Let the games begin!

The stakes are high. No, even higher.

The Atlantic Wire‘s Elspeth Reeve delivers a tongue-in-cheek exhortation on tonight’s presidential debate:

However overhyped you think Tuesday’s presidential debate is, the real cold hard truth is that it cannot be hyped enough. The stakes are impossibly high—not just for who gets to be the most powerful person on Earth, but also for the people who get paid to talk about the most powerful person on Earth, which is a powerful though considerably lesser position.

Just try imagining the stakes right now. Are you thinking about the stakes? They’re really high, right? Like these are some of the highest stakes you’ve ever seen. Well scratch that. It’s an optical illusion. The stakes are actually even higher. Unimaginably high stakes even in your imagination. These stakes might be so high they’re overwhelming.

Later:

Combatant: The media’s Drama Club

Mission: The opposite of the “everything sucks” caucus — the drama club must say this matters immensely. Members must have the most extreme reaction to debate, and make the most concrete prediction based on it — an extremely dangerous move because you could be proven wrong in just a few weeks.
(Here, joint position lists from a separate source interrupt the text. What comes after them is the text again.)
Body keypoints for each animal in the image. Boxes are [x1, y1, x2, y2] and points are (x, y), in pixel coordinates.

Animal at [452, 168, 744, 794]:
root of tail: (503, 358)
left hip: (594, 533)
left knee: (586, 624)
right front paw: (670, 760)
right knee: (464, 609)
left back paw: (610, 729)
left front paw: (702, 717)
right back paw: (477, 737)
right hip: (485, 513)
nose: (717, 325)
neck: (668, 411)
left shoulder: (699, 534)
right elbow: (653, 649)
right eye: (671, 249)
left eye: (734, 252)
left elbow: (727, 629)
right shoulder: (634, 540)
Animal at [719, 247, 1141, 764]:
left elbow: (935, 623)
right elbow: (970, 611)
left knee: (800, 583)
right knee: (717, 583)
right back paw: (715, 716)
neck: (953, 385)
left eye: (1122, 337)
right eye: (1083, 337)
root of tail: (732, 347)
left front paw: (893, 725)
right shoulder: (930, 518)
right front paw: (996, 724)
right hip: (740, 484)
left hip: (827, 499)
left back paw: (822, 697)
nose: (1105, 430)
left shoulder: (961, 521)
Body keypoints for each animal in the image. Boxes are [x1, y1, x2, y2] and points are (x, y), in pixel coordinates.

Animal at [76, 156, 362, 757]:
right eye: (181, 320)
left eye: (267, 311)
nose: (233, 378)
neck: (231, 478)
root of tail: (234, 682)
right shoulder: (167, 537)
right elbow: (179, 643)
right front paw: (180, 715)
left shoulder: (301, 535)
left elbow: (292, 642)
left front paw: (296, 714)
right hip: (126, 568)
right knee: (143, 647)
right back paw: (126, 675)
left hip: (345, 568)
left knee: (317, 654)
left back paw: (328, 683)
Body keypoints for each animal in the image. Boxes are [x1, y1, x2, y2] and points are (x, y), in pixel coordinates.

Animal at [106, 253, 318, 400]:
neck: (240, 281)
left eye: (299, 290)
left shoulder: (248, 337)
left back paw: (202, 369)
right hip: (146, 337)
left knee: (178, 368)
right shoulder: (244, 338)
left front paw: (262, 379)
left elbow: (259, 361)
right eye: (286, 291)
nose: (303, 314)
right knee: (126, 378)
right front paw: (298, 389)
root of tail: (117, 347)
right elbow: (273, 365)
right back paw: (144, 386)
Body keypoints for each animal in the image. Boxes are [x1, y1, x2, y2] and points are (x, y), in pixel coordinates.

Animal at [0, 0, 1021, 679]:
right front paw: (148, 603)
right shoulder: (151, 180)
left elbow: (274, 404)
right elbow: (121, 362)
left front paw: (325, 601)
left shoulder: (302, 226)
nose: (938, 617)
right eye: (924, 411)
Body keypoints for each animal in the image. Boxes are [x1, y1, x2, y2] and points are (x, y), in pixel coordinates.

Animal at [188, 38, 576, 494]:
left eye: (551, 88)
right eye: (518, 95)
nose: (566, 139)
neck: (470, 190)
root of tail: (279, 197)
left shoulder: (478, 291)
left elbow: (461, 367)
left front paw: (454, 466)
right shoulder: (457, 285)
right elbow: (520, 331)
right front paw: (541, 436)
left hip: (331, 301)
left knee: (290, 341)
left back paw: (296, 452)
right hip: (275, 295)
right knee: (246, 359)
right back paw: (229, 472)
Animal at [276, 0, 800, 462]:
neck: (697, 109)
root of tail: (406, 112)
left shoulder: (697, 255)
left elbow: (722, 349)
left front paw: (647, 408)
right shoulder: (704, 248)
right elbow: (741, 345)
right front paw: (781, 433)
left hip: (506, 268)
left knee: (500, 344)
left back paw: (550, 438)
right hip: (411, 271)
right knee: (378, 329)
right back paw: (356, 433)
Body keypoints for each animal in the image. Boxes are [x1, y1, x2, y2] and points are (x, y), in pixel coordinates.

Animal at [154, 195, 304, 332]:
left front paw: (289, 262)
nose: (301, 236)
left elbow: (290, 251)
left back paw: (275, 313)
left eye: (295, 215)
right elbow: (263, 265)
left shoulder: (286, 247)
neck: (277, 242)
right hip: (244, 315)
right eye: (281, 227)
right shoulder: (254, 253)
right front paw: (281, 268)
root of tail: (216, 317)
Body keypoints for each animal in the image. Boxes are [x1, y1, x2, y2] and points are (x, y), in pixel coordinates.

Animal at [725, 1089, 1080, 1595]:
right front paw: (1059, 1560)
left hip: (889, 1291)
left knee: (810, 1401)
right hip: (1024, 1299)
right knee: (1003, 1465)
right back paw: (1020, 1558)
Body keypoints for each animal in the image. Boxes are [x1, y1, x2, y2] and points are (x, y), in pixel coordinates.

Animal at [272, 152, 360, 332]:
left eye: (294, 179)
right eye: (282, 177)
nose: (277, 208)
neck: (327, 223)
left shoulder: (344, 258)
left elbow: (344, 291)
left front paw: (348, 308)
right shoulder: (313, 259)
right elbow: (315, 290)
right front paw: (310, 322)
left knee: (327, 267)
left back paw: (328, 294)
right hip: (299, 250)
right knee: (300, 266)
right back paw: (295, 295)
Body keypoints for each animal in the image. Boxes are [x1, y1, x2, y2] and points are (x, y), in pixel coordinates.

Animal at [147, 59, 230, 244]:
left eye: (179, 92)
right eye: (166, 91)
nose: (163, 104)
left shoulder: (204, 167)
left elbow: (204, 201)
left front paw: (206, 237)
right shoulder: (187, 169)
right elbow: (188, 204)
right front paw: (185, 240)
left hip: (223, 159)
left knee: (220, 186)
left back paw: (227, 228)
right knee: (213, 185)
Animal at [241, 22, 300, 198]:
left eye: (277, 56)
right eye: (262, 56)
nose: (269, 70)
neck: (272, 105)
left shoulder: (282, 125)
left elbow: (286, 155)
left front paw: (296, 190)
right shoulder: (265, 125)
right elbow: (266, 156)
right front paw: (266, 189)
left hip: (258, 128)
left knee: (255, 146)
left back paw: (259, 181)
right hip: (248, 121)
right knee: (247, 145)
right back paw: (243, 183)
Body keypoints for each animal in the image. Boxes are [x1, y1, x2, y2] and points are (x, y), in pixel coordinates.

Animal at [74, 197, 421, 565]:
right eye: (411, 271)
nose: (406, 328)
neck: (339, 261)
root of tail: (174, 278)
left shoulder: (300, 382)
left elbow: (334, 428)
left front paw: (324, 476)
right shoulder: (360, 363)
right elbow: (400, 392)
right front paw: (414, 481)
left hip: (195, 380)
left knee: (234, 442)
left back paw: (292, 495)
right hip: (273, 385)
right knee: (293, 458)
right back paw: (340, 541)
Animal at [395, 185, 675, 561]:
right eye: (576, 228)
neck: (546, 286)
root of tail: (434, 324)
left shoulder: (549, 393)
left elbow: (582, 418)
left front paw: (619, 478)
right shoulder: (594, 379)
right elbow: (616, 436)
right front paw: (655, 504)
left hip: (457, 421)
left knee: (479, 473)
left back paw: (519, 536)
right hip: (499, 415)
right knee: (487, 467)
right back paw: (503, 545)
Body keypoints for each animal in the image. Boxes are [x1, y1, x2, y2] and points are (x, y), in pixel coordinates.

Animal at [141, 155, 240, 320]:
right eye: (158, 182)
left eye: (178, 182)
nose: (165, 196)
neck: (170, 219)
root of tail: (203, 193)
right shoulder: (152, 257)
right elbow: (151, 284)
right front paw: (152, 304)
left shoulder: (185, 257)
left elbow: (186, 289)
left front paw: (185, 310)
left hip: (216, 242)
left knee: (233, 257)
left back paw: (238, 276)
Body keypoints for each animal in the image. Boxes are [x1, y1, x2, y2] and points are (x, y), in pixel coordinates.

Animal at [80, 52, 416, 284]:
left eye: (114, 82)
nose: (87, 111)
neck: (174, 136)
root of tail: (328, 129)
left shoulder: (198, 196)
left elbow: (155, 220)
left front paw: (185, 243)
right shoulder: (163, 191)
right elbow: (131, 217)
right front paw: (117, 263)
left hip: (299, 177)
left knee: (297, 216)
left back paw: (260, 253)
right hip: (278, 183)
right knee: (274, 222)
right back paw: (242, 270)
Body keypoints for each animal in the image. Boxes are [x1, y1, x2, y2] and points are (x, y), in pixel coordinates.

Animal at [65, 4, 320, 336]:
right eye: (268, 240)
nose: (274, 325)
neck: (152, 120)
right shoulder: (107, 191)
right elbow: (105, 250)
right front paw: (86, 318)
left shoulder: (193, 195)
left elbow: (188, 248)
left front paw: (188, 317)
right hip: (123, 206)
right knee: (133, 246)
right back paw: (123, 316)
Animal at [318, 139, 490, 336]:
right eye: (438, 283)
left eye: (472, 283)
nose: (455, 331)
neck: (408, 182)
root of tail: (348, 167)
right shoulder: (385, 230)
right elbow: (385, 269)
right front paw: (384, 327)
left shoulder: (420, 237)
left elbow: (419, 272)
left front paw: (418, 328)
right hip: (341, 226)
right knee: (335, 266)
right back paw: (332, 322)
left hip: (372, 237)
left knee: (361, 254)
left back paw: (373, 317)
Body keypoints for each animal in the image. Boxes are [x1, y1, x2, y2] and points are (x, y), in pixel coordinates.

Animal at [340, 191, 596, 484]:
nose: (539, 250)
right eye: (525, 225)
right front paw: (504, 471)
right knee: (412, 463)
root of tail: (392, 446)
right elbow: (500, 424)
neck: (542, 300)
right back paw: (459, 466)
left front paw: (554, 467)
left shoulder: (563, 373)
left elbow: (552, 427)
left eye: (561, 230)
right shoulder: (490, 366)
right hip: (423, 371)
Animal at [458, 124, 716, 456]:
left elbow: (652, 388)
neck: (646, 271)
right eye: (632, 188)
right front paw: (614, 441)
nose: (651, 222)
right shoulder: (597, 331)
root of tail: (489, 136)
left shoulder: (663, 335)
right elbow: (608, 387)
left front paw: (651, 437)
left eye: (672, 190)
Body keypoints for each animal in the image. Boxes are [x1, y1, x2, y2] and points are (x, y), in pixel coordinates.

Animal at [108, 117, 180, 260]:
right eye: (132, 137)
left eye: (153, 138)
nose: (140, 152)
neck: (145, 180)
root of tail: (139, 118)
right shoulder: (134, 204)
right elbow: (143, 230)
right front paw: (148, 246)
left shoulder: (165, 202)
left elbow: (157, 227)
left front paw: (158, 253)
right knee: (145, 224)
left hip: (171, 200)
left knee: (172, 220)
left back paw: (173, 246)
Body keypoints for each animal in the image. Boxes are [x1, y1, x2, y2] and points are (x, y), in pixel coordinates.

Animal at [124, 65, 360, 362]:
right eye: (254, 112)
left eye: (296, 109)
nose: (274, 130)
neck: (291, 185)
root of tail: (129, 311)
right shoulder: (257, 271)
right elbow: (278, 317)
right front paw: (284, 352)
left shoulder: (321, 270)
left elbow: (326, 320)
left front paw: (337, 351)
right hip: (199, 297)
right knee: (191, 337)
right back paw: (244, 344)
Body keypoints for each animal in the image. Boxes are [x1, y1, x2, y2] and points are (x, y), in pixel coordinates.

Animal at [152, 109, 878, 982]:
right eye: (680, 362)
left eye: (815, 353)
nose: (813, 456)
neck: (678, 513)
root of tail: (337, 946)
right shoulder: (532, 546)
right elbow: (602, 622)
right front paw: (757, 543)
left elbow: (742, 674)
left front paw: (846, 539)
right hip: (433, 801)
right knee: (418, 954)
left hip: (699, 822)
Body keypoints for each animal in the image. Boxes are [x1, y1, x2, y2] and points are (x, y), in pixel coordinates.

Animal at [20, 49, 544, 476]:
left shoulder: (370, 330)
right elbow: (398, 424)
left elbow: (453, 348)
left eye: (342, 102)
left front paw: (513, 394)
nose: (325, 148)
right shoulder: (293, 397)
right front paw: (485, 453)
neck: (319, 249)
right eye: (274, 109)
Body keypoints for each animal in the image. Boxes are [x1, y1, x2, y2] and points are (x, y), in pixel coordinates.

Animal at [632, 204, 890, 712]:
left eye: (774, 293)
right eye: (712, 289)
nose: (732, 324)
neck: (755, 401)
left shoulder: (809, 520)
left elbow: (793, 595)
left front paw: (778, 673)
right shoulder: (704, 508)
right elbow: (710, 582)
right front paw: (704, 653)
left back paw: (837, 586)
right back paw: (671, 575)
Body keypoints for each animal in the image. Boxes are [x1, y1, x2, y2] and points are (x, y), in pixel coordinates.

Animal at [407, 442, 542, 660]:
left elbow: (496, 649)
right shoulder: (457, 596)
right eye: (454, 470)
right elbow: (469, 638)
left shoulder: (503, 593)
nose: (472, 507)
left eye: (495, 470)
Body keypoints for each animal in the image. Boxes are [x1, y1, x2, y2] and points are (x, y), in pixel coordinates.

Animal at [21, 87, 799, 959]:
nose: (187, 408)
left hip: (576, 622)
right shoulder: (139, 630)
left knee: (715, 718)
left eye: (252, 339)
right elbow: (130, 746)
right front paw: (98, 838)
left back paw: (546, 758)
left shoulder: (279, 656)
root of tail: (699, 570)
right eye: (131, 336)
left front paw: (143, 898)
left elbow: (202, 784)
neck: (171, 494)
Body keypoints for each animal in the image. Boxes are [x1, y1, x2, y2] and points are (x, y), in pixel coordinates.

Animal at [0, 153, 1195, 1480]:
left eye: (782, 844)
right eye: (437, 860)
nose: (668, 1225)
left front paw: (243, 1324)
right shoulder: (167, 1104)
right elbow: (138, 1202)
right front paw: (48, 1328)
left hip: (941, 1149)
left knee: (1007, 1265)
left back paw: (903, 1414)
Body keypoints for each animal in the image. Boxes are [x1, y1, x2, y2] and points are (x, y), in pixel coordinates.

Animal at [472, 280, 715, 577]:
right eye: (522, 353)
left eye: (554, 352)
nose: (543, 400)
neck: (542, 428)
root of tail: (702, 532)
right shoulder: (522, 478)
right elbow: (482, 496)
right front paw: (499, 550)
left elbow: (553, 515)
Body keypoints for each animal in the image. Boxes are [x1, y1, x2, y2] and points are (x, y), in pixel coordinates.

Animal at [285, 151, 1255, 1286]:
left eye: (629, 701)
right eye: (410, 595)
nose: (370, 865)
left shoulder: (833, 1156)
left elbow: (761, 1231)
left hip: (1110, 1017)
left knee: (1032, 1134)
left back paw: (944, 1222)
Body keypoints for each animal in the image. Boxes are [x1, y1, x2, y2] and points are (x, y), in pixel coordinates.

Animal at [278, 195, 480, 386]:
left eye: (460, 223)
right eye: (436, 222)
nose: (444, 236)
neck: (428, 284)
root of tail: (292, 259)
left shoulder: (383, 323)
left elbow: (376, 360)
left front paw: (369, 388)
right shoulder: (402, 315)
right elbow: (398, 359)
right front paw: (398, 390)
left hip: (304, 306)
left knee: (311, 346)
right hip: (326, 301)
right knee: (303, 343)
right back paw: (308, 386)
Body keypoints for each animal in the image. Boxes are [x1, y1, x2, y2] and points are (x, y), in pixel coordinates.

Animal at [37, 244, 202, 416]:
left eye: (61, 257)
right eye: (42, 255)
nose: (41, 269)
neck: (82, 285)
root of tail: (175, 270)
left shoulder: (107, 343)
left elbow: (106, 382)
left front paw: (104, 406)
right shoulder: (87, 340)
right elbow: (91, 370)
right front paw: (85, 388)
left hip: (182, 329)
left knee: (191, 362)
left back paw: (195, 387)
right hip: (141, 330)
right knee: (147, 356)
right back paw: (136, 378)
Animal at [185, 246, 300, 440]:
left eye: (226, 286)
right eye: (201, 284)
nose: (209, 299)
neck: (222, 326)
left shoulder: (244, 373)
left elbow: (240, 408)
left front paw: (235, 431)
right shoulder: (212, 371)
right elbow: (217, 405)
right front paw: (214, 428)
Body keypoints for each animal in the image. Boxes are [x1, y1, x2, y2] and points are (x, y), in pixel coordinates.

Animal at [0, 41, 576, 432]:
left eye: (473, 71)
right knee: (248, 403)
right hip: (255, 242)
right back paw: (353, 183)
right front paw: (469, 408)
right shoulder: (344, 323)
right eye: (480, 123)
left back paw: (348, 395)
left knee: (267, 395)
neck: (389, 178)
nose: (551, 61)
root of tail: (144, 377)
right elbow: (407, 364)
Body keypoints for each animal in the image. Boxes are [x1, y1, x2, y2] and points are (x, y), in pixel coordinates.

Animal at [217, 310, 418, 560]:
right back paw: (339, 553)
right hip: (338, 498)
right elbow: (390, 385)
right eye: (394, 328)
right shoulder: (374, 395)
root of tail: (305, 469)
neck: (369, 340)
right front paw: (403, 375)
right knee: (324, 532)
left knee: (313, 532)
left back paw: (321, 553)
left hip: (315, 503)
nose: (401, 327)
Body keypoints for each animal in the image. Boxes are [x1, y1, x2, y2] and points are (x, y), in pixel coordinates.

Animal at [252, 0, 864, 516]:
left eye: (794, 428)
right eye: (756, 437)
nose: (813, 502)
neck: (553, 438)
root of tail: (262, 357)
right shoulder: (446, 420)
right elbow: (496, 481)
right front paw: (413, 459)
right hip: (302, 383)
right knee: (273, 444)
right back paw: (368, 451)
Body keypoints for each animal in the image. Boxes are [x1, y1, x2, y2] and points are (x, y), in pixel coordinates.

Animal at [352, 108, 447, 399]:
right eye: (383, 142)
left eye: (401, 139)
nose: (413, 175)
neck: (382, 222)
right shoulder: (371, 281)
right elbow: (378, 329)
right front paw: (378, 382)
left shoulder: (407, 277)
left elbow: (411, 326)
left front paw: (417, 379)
Strategy: Express your shock and horror that the debate was the most indisputably consequential moment in the presidential election for your candidate — because he blew it.  The Daily Beast’s Andrew Sullivan had a widely-noticed freakout after the first debate. He’s already previewing an eruption following tonight’s that could rival the first. “The ground Obama has lost in Oct. is vast, underscored by new #s on lost female voters. Everything hinges on tonight,” he tweets. Variant: Express rapturous joy at your guy’s victory. WARNING: Joy must be rapturous for your reaction to get attention, since it’s expected you’ll be biased toward thinking your team’s awesome.

Pre-debate jitters

Andrew Sullivan has them:

What Obama has to do is show how he is the change, how the GOP is determined to block it, and how he needs re-election to get it done. In the first debate, he was so defensive, so determined to protect his record, so eager not to look smug, he let Romney make the arguments for change. And that’s what excited voters. If Obama allows Romney to offer change versus more-of-the-same, he’s toast. Instead he has to remind us that he has changed the direction for America but that he needs more time to change it some more.

To wit:

more infrastructure investment in energy (cleaner carbon and non-carbon), transportation, and education, all designed for future growth; a shared long-term Grand Bargain – in more revenues and less entitlement and defense spending – to get us back on fiscal track; and a preference in all policies for building the middle class. I’d also favor a new policy: commit to break up the biggest banks, as Jon Huntsman suggested in the primaries. If I had my druthers, I’d also eliminate every tax deduction past a certain percentage of income.

It’s harder to represent change when you are the incumbent. But when you’ve been stymied by the House GOP for two years, you have a decent excuse.